Leaf spot, caused by different species of fungi, is a widespread and destructive disease. If conditions are favorable, leaf spot can occur on many varieties of trees and shrubs in our region. This disease is most damaging to plants in the landscape and nurseries during periods of cool, wet weather and when active growth is occurring. Tiny, circular spots on both the upper and lower surfaces of young expanding leaves are the first symptoms of leaf spot. Numerous small spots may merge into large blotches on heavily diseased leaves. Leaf spots on mature leaves have ash brown to light gray centers with a distinctive deep red or brownish border. Tiny black specks can often be observed in the center of each leaf spot. Spots similar to those on the leaves can develop on leaf petioles and tender stem growth during prolonged periods of cool, wet weather. Low levels of leaf spot usually cause little more than cosmetic damage but maintain a source of spores for future infections. Severe infections, however, often result in early and heavy leaf drop.

How Does It Survive?

Spots on the leaves and young shoots are important in the survival of leaf spot fungi. Fallen, diseased leaves are less important sources of the fungus. Masses of spores are released during periods of wet weather from the fungal spore producing structures in the center of the spots from late winter through much of the year except during the hot periods of summer. These spores are spread to healthy foliage by a combination of splashing water and wind. New leaf spot symptoms appear within 10-14 days after a wet infection period.

What Can We Do?

Isolated healthy plants or hedges can often remain healthy as the spores are only splashed over short distances. Space plants to improve the air movement around the plants and promote rapid drying of leaf surfaces. If it is necessary to irrigate the plants, do not wet the foliage or irrigate in midday to reduce the period of time foliage remains wet. If possible, remove fallen diseased leaves. Good sanitation and sterilization are critical to slowing transmission. Sterilize tools to prevent infection before pruning each plant. Also, reduce pruning during the summer, which promotes continual new growth. Severely defoliated plants may need to be pruned heavily to have a small, easier to spray plant, to reduce the source of spores and improve air movement. It may be necessary to remove severely diseased plants and replace them with another plant species that is not susceptible to leaf spot.

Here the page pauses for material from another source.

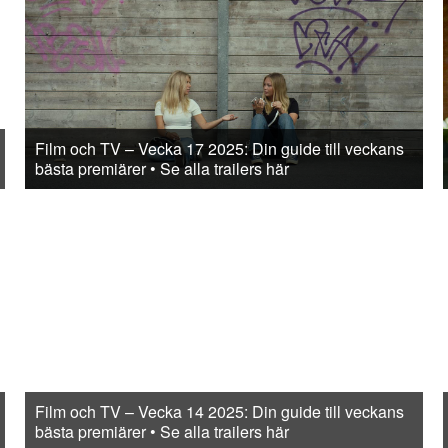
Film och TV – Vecka 17 2025: Din guide till veckans
bästa premiärer • Se alla trailers här
Film och TV – Vecka 14 2025: Din guide till veckans
bästa premiärer • Se alla trailers här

This disease is very difficult to control after plants are severely infected. During extended cool, wet periods, protective sprays may be necessary. Where leaf spot is a problem, anti-fungal applications should begin as new growth starts in the spring with additional sprays throughout the growing season. Fungicide applications should not be necessary during hot, dry periods. It may also be helpful to make 3-4 applications from mid-October to late November if wet weather prevails.